Prince Abdulaziz represented Saudi Arabia at the Non-Aligned Movement summit in Tehran from 30 to 31 August 2012, since foreign affairs minister Prince Saud had an operation and could not attend the meeting. Prince Abdulaziz met with Iranian President Mahmud Ahmadinejad during his stay in Tehran. His tenure ended in April 2015 when Saud Al Faisal resigned from his post as foreign minister due to health concerns.

===Business activities===
Prince Abdulaziz is owner of Tower Lane Properties, a land development firm. It is reported that the company spent $12 million on five-and-a-quarter acres of land in the Benedict Canyon in 2009, and applied for permits to build a mansion. The project, later, was reduced to 60,000-square-foot. However, more than 1,000 residents of the area signed a petition against this project, requiring an environmental review. The Prince's lawyers filed a case against this petition. Prince Abdulaziz won his lawsuit against the city of Los Angeles in late August 2012.

==Other activities==
Abdulaziz bin Abdullah founded the Centennial Fund in July 2004 and is the chairman of the Fund which is a nonprofit organization with the goal of supporting the Saudi business. He is also one of the members of the KAUST Board of Trustees. Delano Roosevelt, who is a grandson of Franklin D. Roosevelt, and Prince Abdulaziz jointly established the Friends of Saudi Arabia. This organization seeks to foster the friendly relations between Saudi Arabia and the United States. Prince Abdulaziz is also chairman of the board of trustees of Custodian of the Two Holy Mosques King Abdullah bin Abdulaziz International Award for Translation.
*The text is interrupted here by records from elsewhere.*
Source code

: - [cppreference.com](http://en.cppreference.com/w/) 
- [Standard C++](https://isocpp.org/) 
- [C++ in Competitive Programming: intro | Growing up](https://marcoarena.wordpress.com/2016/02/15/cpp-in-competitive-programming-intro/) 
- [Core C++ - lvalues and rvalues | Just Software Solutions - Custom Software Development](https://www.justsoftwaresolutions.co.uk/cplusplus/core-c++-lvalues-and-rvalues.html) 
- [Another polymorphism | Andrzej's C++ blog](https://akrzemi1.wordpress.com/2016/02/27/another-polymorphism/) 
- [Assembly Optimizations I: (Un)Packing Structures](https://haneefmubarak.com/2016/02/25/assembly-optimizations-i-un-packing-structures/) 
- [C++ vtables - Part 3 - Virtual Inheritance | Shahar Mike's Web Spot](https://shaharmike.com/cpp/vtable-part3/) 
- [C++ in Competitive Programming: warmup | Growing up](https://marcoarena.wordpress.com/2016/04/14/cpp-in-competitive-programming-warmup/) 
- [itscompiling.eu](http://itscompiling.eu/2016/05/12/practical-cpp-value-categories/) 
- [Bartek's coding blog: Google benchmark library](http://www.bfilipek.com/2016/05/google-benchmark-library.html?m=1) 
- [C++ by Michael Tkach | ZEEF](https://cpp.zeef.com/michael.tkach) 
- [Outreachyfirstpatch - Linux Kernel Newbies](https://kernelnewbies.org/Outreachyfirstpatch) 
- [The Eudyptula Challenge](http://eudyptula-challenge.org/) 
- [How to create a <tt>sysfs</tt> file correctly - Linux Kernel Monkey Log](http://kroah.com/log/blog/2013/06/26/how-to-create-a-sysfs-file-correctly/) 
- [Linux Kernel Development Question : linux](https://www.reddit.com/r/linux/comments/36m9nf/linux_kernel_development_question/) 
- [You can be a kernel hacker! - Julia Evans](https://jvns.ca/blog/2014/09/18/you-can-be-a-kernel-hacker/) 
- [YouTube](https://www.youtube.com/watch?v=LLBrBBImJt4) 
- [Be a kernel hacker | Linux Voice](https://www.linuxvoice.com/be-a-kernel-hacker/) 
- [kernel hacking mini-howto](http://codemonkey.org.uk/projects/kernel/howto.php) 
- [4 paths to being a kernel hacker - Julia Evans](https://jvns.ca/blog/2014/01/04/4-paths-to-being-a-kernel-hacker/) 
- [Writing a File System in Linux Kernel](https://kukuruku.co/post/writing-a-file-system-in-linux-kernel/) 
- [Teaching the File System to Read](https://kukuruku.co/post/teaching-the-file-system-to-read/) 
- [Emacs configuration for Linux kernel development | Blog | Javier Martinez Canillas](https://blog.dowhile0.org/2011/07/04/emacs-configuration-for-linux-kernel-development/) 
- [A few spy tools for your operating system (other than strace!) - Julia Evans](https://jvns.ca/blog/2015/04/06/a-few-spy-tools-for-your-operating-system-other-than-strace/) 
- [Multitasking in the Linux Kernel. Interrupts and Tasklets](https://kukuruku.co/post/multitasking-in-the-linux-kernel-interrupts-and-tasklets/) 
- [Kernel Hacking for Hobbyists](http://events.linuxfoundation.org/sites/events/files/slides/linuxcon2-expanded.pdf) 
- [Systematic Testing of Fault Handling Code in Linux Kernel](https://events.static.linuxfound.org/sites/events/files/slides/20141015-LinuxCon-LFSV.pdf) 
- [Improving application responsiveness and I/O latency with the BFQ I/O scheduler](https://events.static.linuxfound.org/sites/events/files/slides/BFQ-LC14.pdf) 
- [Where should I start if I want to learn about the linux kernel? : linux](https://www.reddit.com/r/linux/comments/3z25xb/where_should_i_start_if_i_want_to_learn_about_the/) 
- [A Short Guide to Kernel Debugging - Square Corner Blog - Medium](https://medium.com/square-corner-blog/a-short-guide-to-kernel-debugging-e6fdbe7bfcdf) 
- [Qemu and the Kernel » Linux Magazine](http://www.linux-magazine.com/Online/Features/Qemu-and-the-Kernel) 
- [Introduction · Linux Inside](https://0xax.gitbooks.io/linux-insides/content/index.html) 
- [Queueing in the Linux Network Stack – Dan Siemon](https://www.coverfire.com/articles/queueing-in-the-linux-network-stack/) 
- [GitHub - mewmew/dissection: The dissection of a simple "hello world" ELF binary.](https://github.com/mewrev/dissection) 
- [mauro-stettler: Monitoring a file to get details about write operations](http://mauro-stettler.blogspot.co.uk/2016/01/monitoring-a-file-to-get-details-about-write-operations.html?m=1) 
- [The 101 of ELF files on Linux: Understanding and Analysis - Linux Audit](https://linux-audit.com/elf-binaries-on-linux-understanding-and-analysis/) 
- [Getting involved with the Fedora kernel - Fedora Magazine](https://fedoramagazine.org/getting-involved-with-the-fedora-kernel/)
Abdulaziz bin Abdullah is one of three members of the Allegiance Council who did not support the appointment of Mohammad bin Salman as crown prince on 21 June 2017. The others were Muhammad bin Saad Al Saud and Ahmed bin Abdulaziz Al Saud. Abdulaziz represented his older brother, Khalid bin Abdullah, when the opinions of the council members were asked.

==Personal life==
Abdulaziz bin Abdullah is married and has four children, three from his previous marriage to Abeer bint Turki bin Nasser, and one from Nathalie Ghassan Maamary.